第10話 おれは訪ねる
国際連盟・連盟直轄特務機関「ガングニール」隊長のグレイグ・マッカネン大佐は焦っていた。
「あのドラゴンを倒した者が見つからないとは、どういうことだ!」
最初は、大和帝国陸軍の聴取責めに遭っているものとばかり思っていた。あの軍はとにかく遅れている。上からの情報遮断具合がすごいのは、ある意味上層部の情報秘匿の素晴らしさに繋がり信用できるのだが―――
「ここまで隠されては困る…」
しかし、密偵を使ってもそれらしい者は軍駐屯地内に発見できない。そもそも、大和軍の情報によると病院は全滅で、生存者はいないと信じられている。
「現地住民の誰かが目覚めたのか」
マッカネンは4日目以降、周辺村落に捜索範囲を広めるべく人員追加の要請を本部に行う寸前だった。
「隊長!怪しい大和人の来訪がありました!」
「何…?大和人?」
病院は大和帝国陸軍の病院だった―――
「八百万の神の眷属と名乗っています!」
「良し!連れてこい!」
マッカネンは慌てて通信装置の電源を落とした。後一瞬で、ブルクゼーレのガングニール本部につながるところであった。
「ふーん」
「どうしたの、桜花ちゃん?」
「いや、良い軍人が揃ってるなって」
歩哨の立ち姿、案内役の所作、陸軍伍長だった佐倉太郎から言えば完璧なレベルである。桜花としては、これが国連軍のレベルの高さなのか、と感動すらしていた。

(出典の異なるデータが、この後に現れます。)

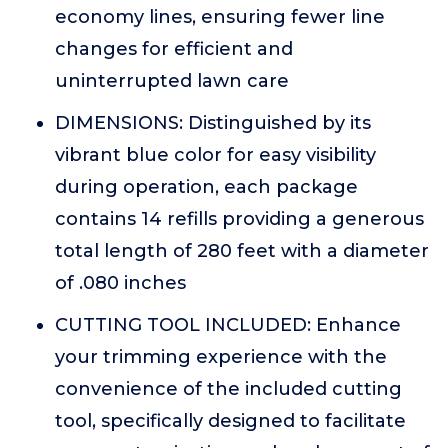
economy lines, ensuring fewer line
changes for efficient and
uninterrupted lawn care
DIMENSIONS: Distinguished by its
vibrant blue color for easy visibility
during operation, each package
contains 14 refills providing a generous
total length of 280 feet with a diameter
of .080 inches
CUTTING TOOL INCLUDED: Enhance
your trimming experience with the
convenience of the included cutting
tool, specifically designed to facilitate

「如才ない、という奴かな?隙を見出すのが難しそうじゃ」
「隙を見出してどうするつもりなんだよ?」
「さあなあ?」
クックック、と笑う神様を肩に乗せる大和人の少女を、あくまで真面目に見送る歩哨の兵士たち。やがて、2階建ての屋敷の、主人の部屋に着いた。
「エゲリア空軍大佐、マッカネン隊長がお待ちです」
「どうも。でも、こんな小娘の言うこと、信じて良かったの?」
「どういうことかな?」
「スパイかも、とか考えない?」
「桜花ちゃ…」
案内役の士官はそれはあり得ない、と言い切った。
「小官はこれまでに18回、このような『歪み』討伐の現場に出動したことがある。まあ、貴女のような不可思議な少女が戦果を主張する場面に立ち会ったことは何度かあるよ」
「おれだけが変わり種ってわけでも無さそうだね。安心したよ」
「そうかね。では、入ってくれ」
扉を開けると、立派なヒゲを蓄えた、エゲリア軍制服を着こんだ軍人が待ち構えていた。
「グレイグ・マッカネン空軍大佐です。レディ。まずは年上の方から、お名前をお尋ねしても?」
「私は大和帝国陸軍、第15病院部隊の従軍看護師です。この子の…保護者的な役割をしています」
「保護者…?従軍看護師が?そちらの少女は一体、何者なのです?」
「おれは佐倉桜花。今は何者でもありません」
「どういうことかな…?」
マッカネンは混乱していた。状況からして、大和人の若い方の少女がドラゴンの歪みを叩きのめしたのだろう。その少女が保護者として、病院部隊の生き残りを連れてきた―――
「おれたちは、こいつにここまで来いって言われたから来ただけなんだ」
そう言って桜花が差し出した手の上には、八百万の神の一柱と思われる小さな白い蛇。
「お初にお目にかかる、神よ。よろしければ御名をお伺いしても?」
「ウム。長ったらしいのは好まんのでな、竜天の名で通っておる。まあ、大陸の果てに住む貴官は知らんだろうが」
「竜天。もしや、ゲオルギウスの御名をご存じでは?」
「む?ジョージを知っておるのか」
どうやら、共通の知人がいるらしい。マッカネンの顔色が一気に明るくなった。
「父と付き合いのあった眷属の主がゲオルギウス様なのです。父も軍人でして、私もゲオルギウス様の知遇を得ています」
「ほう。ワシも、最後に会ったのは何百年前だったかの?そうか、奴は頑張っておったのだな」
「おい、竜天」
すっかり話から置いて行かれた桜花が割って入る。
「ゲオルギウスって誰?」
「カッカッカ、知らんで当然、汝からすれば海の向こうの神様じゃからの」
その疑問には、マッカネンが分かりやすく説明してくれた。
「ゲオルギウス様の兄君に当たる方が、竜天と呼ばれる神なのだ」
マッカネンは幼き日の思い出に浸っているし、竜天も感慨深げだし、疑問が晴れても完全に置いて行かれている感が無くならない桜花だった。